The reason for performing this study was to see what would happen after consecutive days of training and supplementation with a carb/protein drink. Most all previous studies looking at the effect of macronutrient supplementation are done acutely after a single bout of exercise.

The results of this study are not surprising. There was a significant increase in post-exercise glucose and insulin due to the carbs and BCAAs in the supplement drink. As with previous studies, there was also an increase in post exercise growth hormone however, it was only greater than placebo after the first workout. After the second and third workouts the differences were very small. There was a significant increase in resting IGF-1 levels in the supplemented group with no difference in post exercise levels when compared to placebo. This is not unusual in conditions of "over feeding". The supplement added between 1575 - 2475 kcals per day in this study.

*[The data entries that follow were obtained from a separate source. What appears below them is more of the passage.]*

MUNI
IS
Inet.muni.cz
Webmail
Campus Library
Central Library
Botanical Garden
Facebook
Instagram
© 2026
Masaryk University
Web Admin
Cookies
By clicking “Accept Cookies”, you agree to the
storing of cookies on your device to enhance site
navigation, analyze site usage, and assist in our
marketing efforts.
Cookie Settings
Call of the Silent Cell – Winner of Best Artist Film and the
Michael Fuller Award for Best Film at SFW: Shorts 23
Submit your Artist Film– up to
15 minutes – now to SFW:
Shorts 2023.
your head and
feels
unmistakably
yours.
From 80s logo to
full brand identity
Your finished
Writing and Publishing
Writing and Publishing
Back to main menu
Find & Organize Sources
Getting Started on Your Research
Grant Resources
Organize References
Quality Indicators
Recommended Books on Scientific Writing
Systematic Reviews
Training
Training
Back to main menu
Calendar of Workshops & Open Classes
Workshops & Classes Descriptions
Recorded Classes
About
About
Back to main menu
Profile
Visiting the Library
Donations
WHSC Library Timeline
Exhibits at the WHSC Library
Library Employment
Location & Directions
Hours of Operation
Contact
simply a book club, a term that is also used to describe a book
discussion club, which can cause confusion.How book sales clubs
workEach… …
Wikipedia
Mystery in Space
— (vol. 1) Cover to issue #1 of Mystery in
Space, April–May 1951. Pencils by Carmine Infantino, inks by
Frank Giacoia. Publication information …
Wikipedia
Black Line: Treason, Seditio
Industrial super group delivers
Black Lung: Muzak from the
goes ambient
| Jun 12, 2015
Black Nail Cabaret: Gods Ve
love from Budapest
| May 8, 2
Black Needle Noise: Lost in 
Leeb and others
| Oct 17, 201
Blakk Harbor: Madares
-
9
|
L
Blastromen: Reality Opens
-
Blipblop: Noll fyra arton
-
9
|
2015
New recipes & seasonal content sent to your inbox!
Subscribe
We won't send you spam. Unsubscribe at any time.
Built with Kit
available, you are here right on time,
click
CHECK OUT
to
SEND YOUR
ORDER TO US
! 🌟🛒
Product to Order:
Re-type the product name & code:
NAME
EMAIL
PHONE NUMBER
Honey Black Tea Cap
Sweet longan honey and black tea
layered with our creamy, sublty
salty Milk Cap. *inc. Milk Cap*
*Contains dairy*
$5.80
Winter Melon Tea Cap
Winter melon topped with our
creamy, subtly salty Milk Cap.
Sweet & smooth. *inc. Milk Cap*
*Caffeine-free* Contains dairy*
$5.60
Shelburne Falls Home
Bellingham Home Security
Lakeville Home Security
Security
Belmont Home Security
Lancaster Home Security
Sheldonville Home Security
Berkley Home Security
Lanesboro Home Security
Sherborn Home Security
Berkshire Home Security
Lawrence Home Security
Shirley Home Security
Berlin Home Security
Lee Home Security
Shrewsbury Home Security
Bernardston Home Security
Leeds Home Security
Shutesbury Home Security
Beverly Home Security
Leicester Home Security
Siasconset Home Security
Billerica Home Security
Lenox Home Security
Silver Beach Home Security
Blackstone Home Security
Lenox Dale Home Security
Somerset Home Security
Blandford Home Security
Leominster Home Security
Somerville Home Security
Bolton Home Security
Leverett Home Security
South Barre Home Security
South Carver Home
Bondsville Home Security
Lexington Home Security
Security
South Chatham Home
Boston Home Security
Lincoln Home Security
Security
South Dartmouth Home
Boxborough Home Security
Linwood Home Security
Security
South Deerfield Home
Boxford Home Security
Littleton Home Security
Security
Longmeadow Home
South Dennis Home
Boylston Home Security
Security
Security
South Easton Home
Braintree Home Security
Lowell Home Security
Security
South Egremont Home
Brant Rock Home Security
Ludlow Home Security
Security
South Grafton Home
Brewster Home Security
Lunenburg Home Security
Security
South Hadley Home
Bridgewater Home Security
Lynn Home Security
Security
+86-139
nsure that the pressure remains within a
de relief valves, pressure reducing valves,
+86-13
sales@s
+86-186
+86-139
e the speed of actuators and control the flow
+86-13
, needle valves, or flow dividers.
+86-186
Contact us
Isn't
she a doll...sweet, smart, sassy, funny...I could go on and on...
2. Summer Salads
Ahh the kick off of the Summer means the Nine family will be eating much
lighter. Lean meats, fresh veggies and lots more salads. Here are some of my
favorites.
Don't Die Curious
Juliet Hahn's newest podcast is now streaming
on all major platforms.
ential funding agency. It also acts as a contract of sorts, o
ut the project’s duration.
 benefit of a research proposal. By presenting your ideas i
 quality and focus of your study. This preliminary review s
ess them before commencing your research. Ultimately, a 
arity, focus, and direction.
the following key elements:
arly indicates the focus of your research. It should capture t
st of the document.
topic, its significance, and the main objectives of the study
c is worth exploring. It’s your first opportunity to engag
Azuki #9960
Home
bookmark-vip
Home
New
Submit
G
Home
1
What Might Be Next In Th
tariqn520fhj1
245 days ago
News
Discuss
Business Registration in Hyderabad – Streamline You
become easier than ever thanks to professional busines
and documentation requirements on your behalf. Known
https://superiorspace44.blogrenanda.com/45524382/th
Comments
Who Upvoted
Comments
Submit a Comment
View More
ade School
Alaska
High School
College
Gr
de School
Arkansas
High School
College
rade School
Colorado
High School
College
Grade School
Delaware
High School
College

There was a trend for reduced cortisol levels for both placebo and the supplement groups. Surprisingly, cortisol levels were not greatly different after post exercise supplementation. Performance appeared to be unaffected by supplementation. This is not unusual after such a short training protocol (3 days). There was one significant difference that should be noted, namely serum testosterone was significantly lower in the MassFuel group. The authors explained this observation from a macro nutrient ratio perspective. You see, while supplementing with MassFuel the percentage of calories from fat drops to 14% compared to 24% for the placebo period. It is well known that the highest resting testosterone levels are achieved when fat provides ~30% calories. It can be optimistically speculated that free testosterone levels remained the same from data measuring the ratio of total serum test and SHBG.

What is the take home message from all this? First, there was virtually no difference in the way the body responded to three consecutive days of training the same body parts. It is not unreasonable to consider training a body part for two or three days in a row and then giving it a couple days off. And finally, by using a carb/protein supplement in liquid form after training you can ensure that protein synthesis will begin as soon as possible after exercise.